Independence for Middle Eastern Women and Their Quagmire

Irish Republican Army volunteer, Mairead Farrell, who was shot dead by the UK’s Special Air Service in Gibraltar in 1988, once said, "I’m oppressed as a woman, but I’m also oppressed because I’m Irish . . . We can’t successfully end our oppression as women until we first end the oppression of our country."

Recently, First Lady Laura Bush met with Palestinian women in Jericho to discuss women’s rights. How many of these women must have felt as the late Mairead Farrell did, I wondered?

In neighboring Jordan, the First Lady said, “"Human rights require the rights of women."

And the First Lady is correct, but human rights require that everyone have basic rights, including men and children. That’s not exactly happening in much of the Arab World and especially in the Israeli Occupied Territories. Consider the following excerpt from former Israeli Staff Sergeant Liran Ron Furer’s 2003 book, “Checkpoint Syndrome:”

Today, I feel confident saying that even the most senior ranks –” the brigade commander, the battalion commander – are aware of the power that soldiers have in this situation and what they do with it. How could a commander not be aware of it when the more crazy and tough his soldiers are, the quieter his sector is?

From the beating of a mentally-ill 16-year-old for amusement to urinating on the head of a man for smiling, his book is filled with disturbing events that he himself partook in. It wasn’t until he completed his three years of service that he realized how sick it all was.

The point here is to illustrate that a Palestinian mother or wife is going to ache when she hears of these incidents happening to her son, husband, or father. The last thing on her mind is going to be women’s rights.

Having said that, there is no doubt that women are the rocks of Palestinian society. Mothers hold a precious place for their tenacity and in keeping families strong during the Occupation. Women haven’t done so bad historically either. Consider that the top spokesperson is Hanan Ashrawi and one of the the most revered revolutionaries is Leila Khaled. Queen Rania of Jordan, a Palestinian, is often referred to as the new Princess Diana for her tireless efforts in charity. Palestinian women also did well in the December elections, winning 51 seats in Thursday’s elections, 32 of them winning their place outright without having to claim a seat reserved for women by Palestinian law.

Clearly, more work on women’s issues needs to be done throughout the Arab World (particularly in the Gulf region) but it’s puzzling that the human rights records of our allies generally gets only a slap on the wrist. On May 16th, a court in Saudi Arabia sentenced three reformers to lengthy prison terms for circulating a petition that called for the establishment of a constitutional monarchy in their country.

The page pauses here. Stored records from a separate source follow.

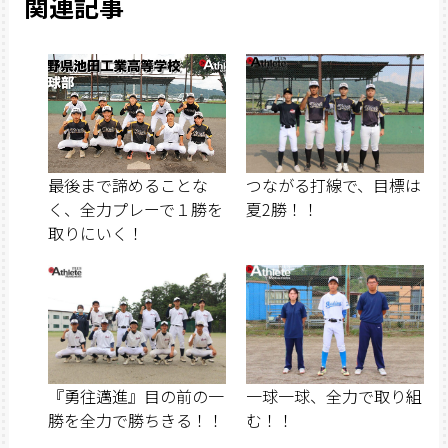
関連記事
最後まで諦めることな
つながる打線で、目標は
く、全力プレーで１勝を
夏2勝！！
取りにいく！
『勇往邁進』目の前の一
一球一球、全力で取り組
勝を全力で勝ちきる！！
む！！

And last week, Human Rights Watch lambasted the Egyptian government when police and supporters of the ruling party attacked scores of pro-reform demonstrators and journalists.

When Agence-France Presse asked Secretary of State Condoleezza Rice about it, she replied that she hadn’t seen the reports. However, “now, they are taking steps forward. Not everything moves at the same speed, and there are going to be different speeds in the Middle East.”

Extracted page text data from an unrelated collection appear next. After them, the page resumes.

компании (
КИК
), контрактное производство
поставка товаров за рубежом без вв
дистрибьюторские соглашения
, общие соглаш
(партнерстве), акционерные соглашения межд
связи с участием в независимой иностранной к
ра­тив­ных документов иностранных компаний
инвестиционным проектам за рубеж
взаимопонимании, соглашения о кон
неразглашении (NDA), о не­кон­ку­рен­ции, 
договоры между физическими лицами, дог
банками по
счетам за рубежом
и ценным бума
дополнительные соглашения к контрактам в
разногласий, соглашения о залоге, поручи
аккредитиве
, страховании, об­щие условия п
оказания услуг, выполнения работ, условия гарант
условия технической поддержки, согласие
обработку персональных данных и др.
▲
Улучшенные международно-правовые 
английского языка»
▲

And she’s right, but the Egyptian government has been putting down these pro-reform demonstrations for a very long time. The recent conciliatory rhetoric by the Egyptian president just doesn’t jive with the facts on the ground.

The reality is that progress has been held back for a long time to the people in the Middle East, largely because despotic regimes are maintained for US interests. This has inevitably held back feminist movements in the Arab World.

And so I reflect back on a memorable lecture during my years at Michigan State University. It was given by a Palestinian female professor. She was discussing the historically important role of women in Palestinian society and how they were among the first in the Third World to demand equal rights.

An American student then asked politely, "Well, do they have equal rights now?"

The professor quietly responded that if Palestinian men don’t even have the most basic of human rights, how effective did people expect the feminist movement to be?

And this is the quagmire that many women are facing in the general Arab World.